ICO-Forschung verdeutlicht wachsende Kluft zwischen elterlichem Vertrauen und der digitalen Realität von Kindern
Zweiundfünfzig Prozent der Kinder würden eine Altersprüfung umgehen, wobei dieser Anteil auf 64 Prozent steigt, wenn ein Elternteil ihnen bereits dabei geholfen hat, so die heute veröffentlichte Forschung des ICO. Das Information Commissioner's Office (ICO) stellte fest, dass 31 Prozent der Eltern zugaben, ihren Kindern beim Umgehen von Altersgrenzen geholfen zu haben. Diese neue Forschung verdeutlicht eine erhebliche Kluft zwischen dem elterlichen Vertrauen in Online-Kontrollen und der Realität des digitalen Lebens von Kindern.

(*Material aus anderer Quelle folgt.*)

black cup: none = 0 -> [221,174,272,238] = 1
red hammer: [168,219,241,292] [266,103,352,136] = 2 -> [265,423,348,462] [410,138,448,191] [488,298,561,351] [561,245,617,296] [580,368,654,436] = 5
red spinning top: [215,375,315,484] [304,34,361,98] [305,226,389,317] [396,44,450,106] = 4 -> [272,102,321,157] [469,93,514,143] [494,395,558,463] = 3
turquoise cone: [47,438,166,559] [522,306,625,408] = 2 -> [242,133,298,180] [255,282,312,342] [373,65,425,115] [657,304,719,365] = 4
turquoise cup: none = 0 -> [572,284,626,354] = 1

Die ICO-Forschung, basierend auf einer Online-Umfrage unter über 4.000 Kindern im Alter von acht bis 17 Jahren und deren Eltern, ergab auch, dass 91 Prozent der Eltern angaben, Kontroll- oder Überwachungstools zu verwenden. Jedoch gaben 41 Prozent der Kinder an, versucht zu haben, diese Maßnahmen zu umgehen, wobei fast die Hälfte dies als einfach empfand. Tiefeninterviews mit 30 Kindern und ihren Eltern veranschaulichen zusätzlich die emotionalen Komplexitäten, wobei viele Eltern sich eher resigniert als gestärkt durch die digitale Landschaft fühlen.
Ein achtjähriger Junge, Theo, stimmte der Weitergabe präziser Geolokalisierungsdaten an 141 Anbieter und 71 Werbepartner zu, ohne die Einwilligung zu verstehen, und erklärte, er habe „einfach zugestimmt… Es ist nur, um es wegzubukommen… Ich weiß nicht [was Einwilligung bedeutet], aber ich denke, es bedeutet schließen. Es stoppt einfach [das Pop-up].“ Die ICO-Kampagne „Switched on to privacy“ ermutigt Eltern, regelmäßige Gespräche mit ihren Kindern über Online-Privatsphäre zu führen, und weist darauf hin, dass Kinder, die wöchentlich über Privatsphäre sprechen, sich eher sicherer fühlen. Die Kampagne bietet einen Rahmen: chatten, wählen, prüfen.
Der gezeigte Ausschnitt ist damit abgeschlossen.